The solution is to capture a reference to the this that you're actually interested in when you know for sure it's the right one & then use that reference from then on. Might make more sense to see it commented in-line in your example:
function SocialMiner(tabUrl)
{
//At this point we know "this" is our miner object, so let's store a
//reference to it in some other (not so transient) variable...
var that = this;
var verbose=true;
var profileArray=new Array();
this.tabUrl=tabUrl;
this.getTabUrl=function(callback)
{
chrome.tabs.getSelected(null, function(tab)
{
//at this point "this" is whatever the "chrome.tabs.getSelected"

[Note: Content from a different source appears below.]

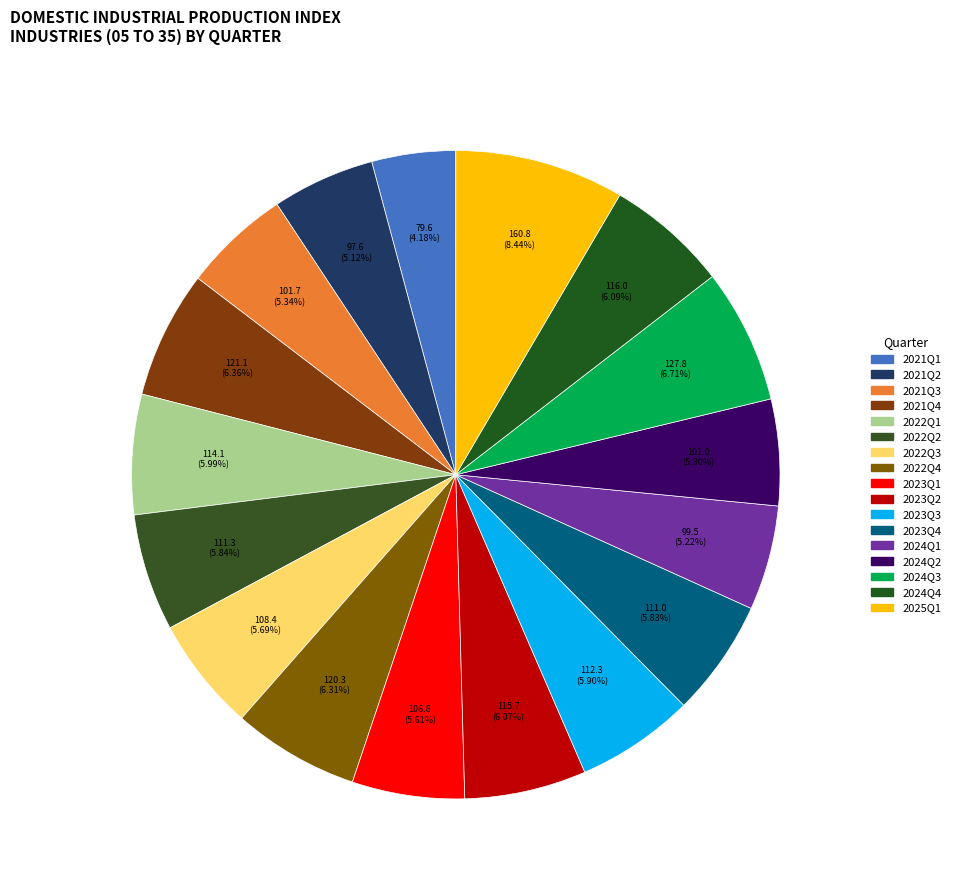

Count the number of slices in the pie.

17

//method has decided it is (probably a reference to the tab or something)
callback(tab.url);
});
}
this.setTabUrlValue=function(pageUrl)
{
//because this can be called from anywhere, including the chrome callback
//above, who knows what "this" refers to here (but "that" is definitely
//still your miner)
that.tabUrl=pageUrl;
console.log("22"+that.tabUrl);
}
}
You can see how much this shifts around in libraries that use callbacks heavily like jQuery, where often this is set to convenient values, but certainly not the same this that was logically in scope when you made the initial call.
EDIT: Looking at the full source (& example) you posted, this is just a timing issue where obviously the chrome.tabs.getSelected is returning asynchronously after your "second" call to log goes through...
console.log("5");
miner.getTabUrl(miner.setTabUrlValue); //setTabUrlValue is logging with '22'
console.log("6");
miner.logToConsole("1"+miner.tabUrl);
console.log("7");
// Output:
5
6
1 undefined //the chrome.tabs.getSelected hasn't returned yet...
7
22 http://url //now it has (so if you tried to use miner.tabUrl now you'd be all good...

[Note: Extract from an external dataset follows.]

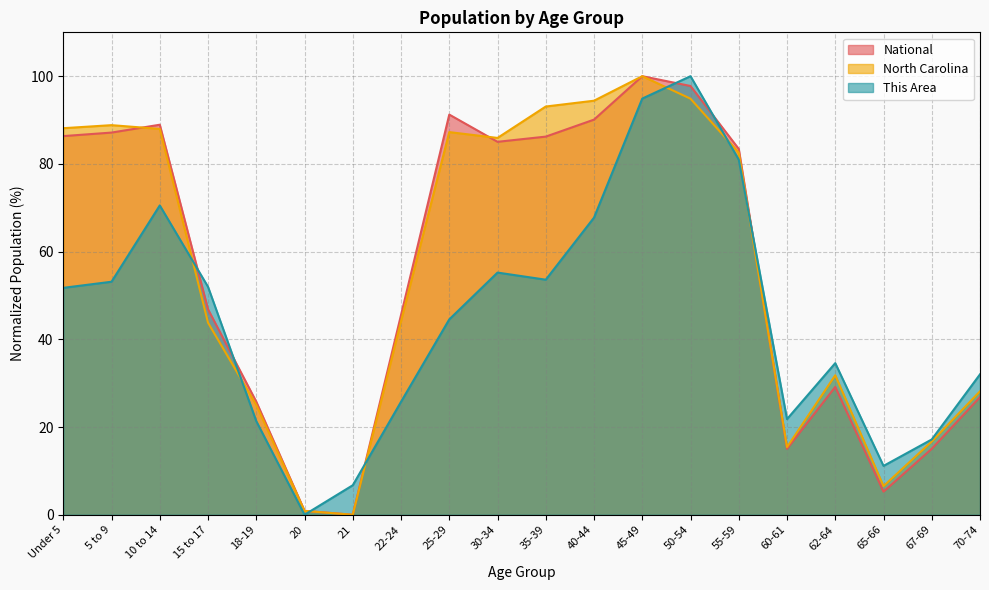

What value does the North Carolina series have at 30-34?

85.9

The solution is to put all the stuff after the get/set into the callback, since you don't want anything happening until after that tabUrl is finished being set... so something like this:
console.log("5");
miner.getTabUrl(function(pageUrl) {
miner.setTabUrlValue(pageUrl);
console.log("6");
miner.logToConsole("1"+miner.tabUrl);
console.log("7");
});
Hopefully that will see you getting your results in the order you expect them.
I think this happens because closure vars do not survive a function call.